Trevor Pinch, coauthor of Living in a Material World: Economic Sociology and Technology Studies asks an interesting question in the wake of the crash of Flight 1549 - what if we let pilots run banking?
There is an old joke about European national stereotypes getting switched by a befuddled Brussels bureaucrat planning a new Europe. Beforehand the Germans ran machines, the Italians love, the French food, the Brits the bureaucracy, and the Swiss multilingual proficiency. After the switch, the Germans ended up with bureaucracy, the Italians got to run the machines, the Brits food, the French multilingual education, and the Swiss were put in charge of love – a zero sum loss!
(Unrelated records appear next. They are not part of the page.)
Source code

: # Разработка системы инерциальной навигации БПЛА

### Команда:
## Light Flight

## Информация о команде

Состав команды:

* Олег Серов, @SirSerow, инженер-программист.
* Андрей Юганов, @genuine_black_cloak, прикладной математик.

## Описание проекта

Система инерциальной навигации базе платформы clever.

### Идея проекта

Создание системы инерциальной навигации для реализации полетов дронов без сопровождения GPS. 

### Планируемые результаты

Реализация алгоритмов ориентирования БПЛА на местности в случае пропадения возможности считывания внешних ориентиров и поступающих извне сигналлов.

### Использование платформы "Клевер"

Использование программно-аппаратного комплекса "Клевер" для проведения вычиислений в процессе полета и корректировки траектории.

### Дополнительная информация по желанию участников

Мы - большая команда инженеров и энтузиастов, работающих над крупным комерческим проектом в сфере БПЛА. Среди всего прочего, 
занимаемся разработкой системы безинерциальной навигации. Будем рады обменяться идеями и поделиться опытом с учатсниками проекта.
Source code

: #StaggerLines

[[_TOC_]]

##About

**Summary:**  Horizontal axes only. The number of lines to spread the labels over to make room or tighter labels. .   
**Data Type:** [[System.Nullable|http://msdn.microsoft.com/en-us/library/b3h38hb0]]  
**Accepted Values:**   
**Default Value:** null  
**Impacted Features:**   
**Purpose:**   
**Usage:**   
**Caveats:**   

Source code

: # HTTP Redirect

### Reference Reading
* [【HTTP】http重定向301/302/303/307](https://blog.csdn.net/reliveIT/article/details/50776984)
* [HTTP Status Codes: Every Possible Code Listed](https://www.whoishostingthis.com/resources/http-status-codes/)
Seeing those thankful, shivering Bank of America executives on the wings of Flight 1549 in the Hudson reminded us that we all put our lives in the hands of other professions. The pilots saved the bankers and the other passengers on the stricken US Airways jetliner, but can the bankers save the pilots and the rest of us? Now no one in their right mind would let a banker anywhere near the controls of an Airbus A320, but what if the pilots got to run banking?
Air travel used to be one of the least-safe forms of travel – anyone remember the Comet? In a fifty year period this form of transport has been transformed into one of the safest known to mankind. How did this happen? Part of the change came from better technology, such as more reliable engines, better materials, and the like, and part came from better training for pilots and air-traffic controllers. But the key transformations were a new approach to making complex technologies reliable, and changes in regulation. And here there may be lessons for the banking sector.
The improvement in aircraft reliability came from the fledging new field of reliability engineering. This was first developed by Werner von Braun in the context of Second World War V2 rockets. Rocketry was notoriously unreliable and part of von Braun’s genius was to introduce ways around the problem of repeated failure Most of these techniques are taken for granted today: redundancy of components (if one fails, have a back up), introduce change conservatively (in the aircraft industry every new component has to be tested on a preexisting working technology - no massive change is allowed such as introducing a whole new technology such as with the space shuttle), and lastly, test, test, and test again.
And the aircraft industry tests for “black swans”, what Nassim Taleb calls those extremely unlikely events. One such “black swan” for air safety is engine failure from bird injection (in this case the suspected black swans were actually high flying Canadian geese!) At an FAA test facility several freshly killed chickens (live birds are hard to use) are fired at giant aero engines to see how they perform under different conditions. In other words the industry looks for the outliers and prepares for the worst case scenario. Studies have been made of what is ingested into aircraft engines: the list includes rodents, deer, turtles, oppossums and even alligators! .The pilots train for engine failure so if the black swan occurs they are prepared for that unlikely event. We still need to rely on human skill and a little bit of luck – nothing will prevent accidents entirely, but you want the odds on your side.